In the example below, let's assume that the first 2 features are from a categorical distribution and the last 2 are Gaussian. In the fit() method, just specify categorical_features=[0,1], indicating that Columns 0 and 1 are to follow categorical distribution.
from mixed_naive_bayes import MixedNB
X = [[0, 0, 180.9, 75.0],
[1, 1, 165.2, 61.5],
[2, 1, 166.3, 60.3],
[1, 1, 173.0, 68.2],
[0, 2, 178.4, 71.0]]
y = [0, 0, 1, 1, 0]
clf = MixedNB(categorical_features=[0,1]),y)
Pip installable via pip install mixed-naive-bayes. More information on the usage in the file. Pull requests are greatly appreciated :)
The simple answer: multiply result!! it's the same.
Naive Bayes based on applying Bayes’ theorem with the “naive” assumption of independence between every pair of features - meaning you calculate the Bayes probability dependent on a specific feature without holding the others - which means that the algorithm multiply each probability from one feature with the probability from the second feature (and we totally ignore the denominator - since it is just a normalizer).
so the right answer is:
calculate the probability from the categorical variables.
calculate the probability from the continuous variables.
multiply 1. and 2.
#Yaron's approach needs an extra step (4. below):
Calculate the probability from the categorical variables.
Calculate the probability from the continuous variables.
Multiply 1. and 2.
Divide 3. by the sum of the product of 1. and 2. EDIT: What I actually mean is that the denominator should be (probability of the event given the hypotnesis is yes) + (probability of evidence given the hypotnesis is no) (asuming a binary problem, without loss of generality). Thus, the probabilities of the hypotheses (yes or no) given the evidence would sum to 1.
Step 4. is the normalization step.
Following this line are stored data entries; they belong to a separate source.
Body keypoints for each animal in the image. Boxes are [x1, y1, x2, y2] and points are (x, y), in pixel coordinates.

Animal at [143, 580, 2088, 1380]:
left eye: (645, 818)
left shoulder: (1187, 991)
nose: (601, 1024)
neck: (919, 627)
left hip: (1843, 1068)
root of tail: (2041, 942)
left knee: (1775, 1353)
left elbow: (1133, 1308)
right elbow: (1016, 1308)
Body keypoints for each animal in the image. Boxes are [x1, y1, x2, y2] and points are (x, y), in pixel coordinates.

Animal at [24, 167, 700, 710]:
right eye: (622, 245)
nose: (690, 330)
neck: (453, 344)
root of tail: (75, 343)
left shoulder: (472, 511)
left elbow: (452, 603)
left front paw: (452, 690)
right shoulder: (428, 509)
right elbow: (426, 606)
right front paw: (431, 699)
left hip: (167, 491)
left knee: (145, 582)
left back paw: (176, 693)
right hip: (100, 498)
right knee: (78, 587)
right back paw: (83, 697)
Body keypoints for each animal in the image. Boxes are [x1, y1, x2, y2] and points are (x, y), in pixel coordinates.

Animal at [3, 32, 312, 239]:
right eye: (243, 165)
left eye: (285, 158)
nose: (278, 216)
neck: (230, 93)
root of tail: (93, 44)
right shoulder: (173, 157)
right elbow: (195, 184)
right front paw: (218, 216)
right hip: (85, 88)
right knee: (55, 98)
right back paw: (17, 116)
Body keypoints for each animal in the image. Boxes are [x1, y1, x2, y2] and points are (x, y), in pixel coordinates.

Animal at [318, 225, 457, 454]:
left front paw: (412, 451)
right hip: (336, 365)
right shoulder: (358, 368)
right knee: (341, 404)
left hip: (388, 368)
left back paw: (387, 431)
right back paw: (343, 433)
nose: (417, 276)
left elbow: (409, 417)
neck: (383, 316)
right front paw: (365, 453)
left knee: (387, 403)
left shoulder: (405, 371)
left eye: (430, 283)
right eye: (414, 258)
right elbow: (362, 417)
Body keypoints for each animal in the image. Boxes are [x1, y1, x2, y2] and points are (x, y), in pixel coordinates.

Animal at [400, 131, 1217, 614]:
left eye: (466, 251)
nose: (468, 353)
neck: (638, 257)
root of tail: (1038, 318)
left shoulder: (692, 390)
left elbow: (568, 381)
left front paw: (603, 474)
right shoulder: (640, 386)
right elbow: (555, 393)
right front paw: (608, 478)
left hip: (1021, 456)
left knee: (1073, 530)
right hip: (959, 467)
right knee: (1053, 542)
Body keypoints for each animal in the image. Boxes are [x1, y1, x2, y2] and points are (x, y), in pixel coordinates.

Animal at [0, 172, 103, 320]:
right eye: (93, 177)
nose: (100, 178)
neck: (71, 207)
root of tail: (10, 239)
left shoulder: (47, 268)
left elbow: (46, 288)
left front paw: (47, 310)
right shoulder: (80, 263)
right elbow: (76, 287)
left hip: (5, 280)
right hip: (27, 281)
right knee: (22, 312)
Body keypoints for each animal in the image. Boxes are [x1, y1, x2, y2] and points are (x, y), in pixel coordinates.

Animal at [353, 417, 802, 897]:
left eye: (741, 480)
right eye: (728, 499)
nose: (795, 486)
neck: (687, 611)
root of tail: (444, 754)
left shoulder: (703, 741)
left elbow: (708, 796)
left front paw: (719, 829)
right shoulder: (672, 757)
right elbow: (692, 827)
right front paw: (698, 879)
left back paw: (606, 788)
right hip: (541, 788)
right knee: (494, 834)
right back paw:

Take a look at #remykarem's mixed-naive-bayes as an example (lines 268-278):
if self.gaussian_features.size != 0 and self.categorical_features.size != 0:
finals = t * p * self.priors
elif self.gaussian_features.size != 0:
finals = t * self.priors
elif self.categorical_features.size != 0:
finals = p * self.priors
normalised = finals.T/(np.sum(finals, axis=1) + 1e-6)
normalised = np.moveaxis(normalised, [0, 1], [1, 0])
return normalised
The probabilities of the Gaussian and Categorical models (t and p respectively) are multiplied together in line 269 (line 2 in extract above) and then normalized as in 4. in line 275 (fourth line from the bottom in extract above).
For hybrid features, you can check this implementation.
The author has presented mathematical justification in his Quora answer, you might want to check.
You will need the following steps:
Calculate the probability from the categorical variables (using predict_proba method from BernoulliNB)
Calculate the probability from the continuous variables (using predict_proba method from GaussianNB)
Multiply 1. and 2. AND
Divide by the prior (either from BernoulliNB or from GaussianNB since they are the same) AND THEN
Divide 4. by the sum (over the classes) of 4. This is the normalisation step.
It should be easy enough to see how you can add your own prior instead of using those learned from the data.